§ What you are asked to do:
Return the classification lines of every entry below unchanged and in the same order.
▽
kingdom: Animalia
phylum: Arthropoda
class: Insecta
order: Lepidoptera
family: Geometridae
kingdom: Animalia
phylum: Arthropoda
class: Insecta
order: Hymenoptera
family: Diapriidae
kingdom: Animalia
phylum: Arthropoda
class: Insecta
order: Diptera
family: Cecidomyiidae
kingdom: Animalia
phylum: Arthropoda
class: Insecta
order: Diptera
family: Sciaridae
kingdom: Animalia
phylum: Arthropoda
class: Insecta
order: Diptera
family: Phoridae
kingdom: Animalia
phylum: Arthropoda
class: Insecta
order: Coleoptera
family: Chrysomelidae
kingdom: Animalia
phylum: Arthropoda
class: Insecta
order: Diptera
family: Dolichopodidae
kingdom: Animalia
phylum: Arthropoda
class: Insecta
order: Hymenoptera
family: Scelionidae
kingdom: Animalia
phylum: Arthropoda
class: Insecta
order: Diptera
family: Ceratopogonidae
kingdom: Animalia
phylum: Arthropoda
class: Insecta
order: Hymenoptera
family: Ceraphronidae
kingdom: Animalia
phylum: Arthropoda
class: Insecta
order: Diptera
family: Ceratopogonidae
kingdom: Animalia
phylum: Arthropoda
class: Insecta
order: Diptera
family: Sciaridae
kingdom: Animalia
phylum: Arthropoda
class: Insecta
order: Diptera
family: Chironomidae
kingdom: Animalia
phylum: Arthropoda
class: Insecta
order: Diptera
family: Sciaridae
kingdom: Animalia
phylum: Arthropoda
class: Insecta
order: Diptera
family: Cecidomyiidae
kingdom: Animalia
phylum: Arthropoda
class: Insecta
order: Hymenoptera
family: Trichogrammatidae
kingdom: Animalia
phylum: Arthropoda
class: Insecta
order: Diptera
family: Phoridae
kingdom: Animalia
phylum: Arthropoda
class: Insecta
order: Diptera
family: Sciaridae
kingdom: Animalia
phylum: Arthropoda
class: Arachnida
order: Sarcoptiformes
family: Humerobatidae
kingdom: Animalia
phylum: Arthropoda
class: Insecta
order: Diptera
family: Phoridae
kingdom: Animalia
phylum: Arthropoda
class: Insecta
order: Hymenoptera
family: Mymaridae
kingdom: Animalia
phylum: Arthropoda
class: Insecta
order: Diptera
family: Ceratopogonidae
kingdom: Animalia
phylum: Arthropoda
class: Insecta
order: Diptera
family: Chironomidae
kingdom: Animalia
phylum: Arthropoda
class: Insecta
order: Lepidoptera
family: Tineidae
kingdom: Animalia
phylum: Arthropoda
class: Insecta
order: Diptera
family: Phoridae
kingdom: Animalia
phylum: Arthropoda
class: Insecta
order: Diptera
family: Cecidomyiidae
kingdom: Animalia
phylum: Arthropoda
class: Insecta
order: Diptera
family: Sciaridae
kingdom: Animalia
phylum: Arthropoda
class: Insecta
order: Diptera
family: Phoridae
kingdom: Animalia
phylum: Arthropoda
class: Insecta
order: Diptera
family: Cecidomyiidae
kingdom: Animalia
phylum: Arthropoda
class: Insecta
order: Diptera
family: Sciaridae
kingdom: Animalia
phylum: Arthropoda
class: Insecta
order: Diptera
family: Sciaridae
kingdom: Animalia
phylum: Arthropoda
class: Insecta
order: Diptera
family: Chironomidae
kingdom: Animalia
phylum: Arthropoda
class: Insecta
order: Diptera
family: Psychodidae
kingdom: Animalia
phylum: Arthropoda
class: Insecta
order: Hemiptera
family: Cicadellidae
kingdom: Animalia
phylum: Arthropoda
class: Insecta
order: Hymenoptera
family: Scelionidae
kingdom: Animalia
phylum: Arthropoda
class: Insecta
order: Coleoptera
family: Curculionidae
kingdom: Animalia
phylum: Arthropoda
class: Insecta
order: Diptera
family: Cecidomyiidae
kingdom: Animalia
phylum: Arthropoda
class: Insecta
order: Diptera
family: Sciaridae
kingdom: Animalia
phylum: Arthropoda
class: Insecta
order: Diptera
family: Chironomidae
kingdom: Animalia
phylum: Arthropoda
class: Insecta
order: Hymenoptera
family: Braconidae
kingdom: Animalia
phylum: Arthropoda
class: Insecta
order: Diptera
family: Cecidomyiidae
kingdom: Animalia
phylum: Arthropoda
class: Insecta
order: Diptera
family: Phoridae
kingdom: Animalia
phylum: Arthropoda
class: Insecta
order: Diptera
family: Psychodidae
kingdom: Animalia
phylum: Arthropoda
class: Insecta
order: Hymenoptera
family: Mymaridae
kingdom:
△
§ Complete response:
kingdom: Animalia
phylum: Arthropoda
class: Insecta
order: Lepidoptera
family: Geometridae
kingdom: Animalia
phylum: Arthropoda
class: Insecta
order: Hymenoptera
family: Diapriidae
kingdom: Animalia
phylum: Arthropoda
class: Insecta
order: Diptera
family: Cecidomyiidae
kingdom: Animalia
phylum: Arthropoda
class: Insecta
order: Diptera
family: Sciaridae
kingdom: Animalia
phylum: Arthropoda
class: Insecta
order: Diptera
family: Phoridae
kingdom: Animalia
phylum: Arthropoda
class: Insecta
order: Coleoptera
family: Chrysomelidae
kingdom: Animalia
phylum: Arthropoda
class: Insecta
order: Diptera
family: Dolichopodidae
kingdom: Animalia
phylum: Arthropoda
class: Insecta
order: Hymenoptera
family: Scelionidae
kingdom: Animalia
phylum: Arthropoda
class: Insecta
order: Diptera
family: Ceratopogonidae
kingdom: Animalia
phylum: Arthropoda
class: Insecta
order: Hymenoptera
family: Ceraphronidae
kingdom: Animalia
phylum: Arthropoda
class: Insecta
order: Diptera
family: Ceratopogonidae
kingdom: Animalia
phylum: Arthropoda
class: Insecta
order: Diptera
family: Sciaridae
kingdom: Animalia
phylum: Arthropoda
class: Insecta
order: Diptera
family: Chironomidae
kingdom: Animalia
phylum: Arthropoda
class: Insecta
order: Diptera
family: Sciaridae
kingdom: Animalia
phylum: Arthropoda
class: Insecta
order: Diptera
family: Cecidomyiidae
kingdom: Animalia
phylum: Arthropoda
class: Insecta
order: Hymenoptera
family: Trichogrammatidae
kingdom: Animalia
phylum: Arthropoda
class: Insecta
order: Diptera
family: Phoridae
kingdom: Animalia
phylum: Arthropoda
class: Insecta
order: Diptera
family: Sciaridae
kingdom: Animalia
phylum: Arthropoda
class: Arachnida
order: Sarcoptiformes
family: Humerobatidae
kingdom: Animalia
phylum: Arthropoda
class: Insecta
order: Diptera
family: Phoridae
kingdom: Animalia
phylum: Arthropoda
class: Insecta
order: Hymenoptera
family: Mymaridae
kingdom: Animalia
phylum: Arthropoda
class: Insecta
order: Diptera
family: Ceratopogonidae
kingdom: Animalia
phylum: Arthropoda
class: Insecta
order: Diptera
family: Chironomidae
kingdom: Animalia
phylum: Arthropoda
class: Insecta
order: Lepidoptera
family: Tineidae
kingdom: Animalia
phylum: Arthropoda
class: Insecta
order: Diptera
family: Phoridae
kingdom: Animalia
phylum: Arthropoda
class: Insecta
order: Diptera
family: Cecidomyiidae
kingdom: Animalia
phylum: Arthropoda
class: Insecta
order: Diptera
family: Sciaridae
kingdom: Animalia
phylum: Arthropoda
class: Insecta
order: Diptera
family: Phoridae
kingdom: Animalia
phylum: Arthropoda
class: Insecta
order: Diptera
family: Cecidomyiidae
kingdom: Animalia
phylum: Arthropoda
class: Insecta
order: Diptera
family: Sciaridae
kingdom: Animalia
phylum: Arthropoda
class: Insecta
order: Diptera
family: Sciaridae
kingdom: Animalia
phylum: Arthropoda
class: Insecta
order: Diptera
family: Chironomidae
kingdom: Animalia
phylum: Arthropoda
class: Insecta
order: Diptera
family: Psychodidae
kingdom: Animalia
phylum: Arthropoda
class: Insecta
order: Hemiptera
family: Cicadellidae
kingdom: Animalia
phylum: Arthropoda
class: Insecta
order: Hymenoptera
family: Scelionidae
kingdom: Animalia
phylum: Arthropoda
class: Insecta
order: Coleoptera
family: Curculionidae
kingdom: Animalia
phylum: Arthropoda
class: Insecta
order: Diptera
family: Cecidomyiidae
kingdom: Animalia
phylum: Arthropoda
class: Insecta
order: Diptera
family: Sciaridae
kingdom: Animalia
phylum: Arthropoda
class: Insecta
order: Diptera
family: Chironomidae
kingdom: Animalia
phylum: Arthropoda
class: Insecta
order: Hymenoptera
family: Braconidae
kingdom: Animalia
phylum: Arthropoda
class: Insecta
order: Diptera
family: Cecidomyiidae
kingdom: Animalia
phylum: Arthropoda
class: Insecta
order: Diptera
family: Phoridae
kingdom: Animalia
phylum: Arthropoda
class: Insecta
order: Diptera
family: Psychodidae
kingdom: Animalia
phylum: Arthropoda
class: Insecta
order: Hymenoptera
family: Mymaridae
kingdom:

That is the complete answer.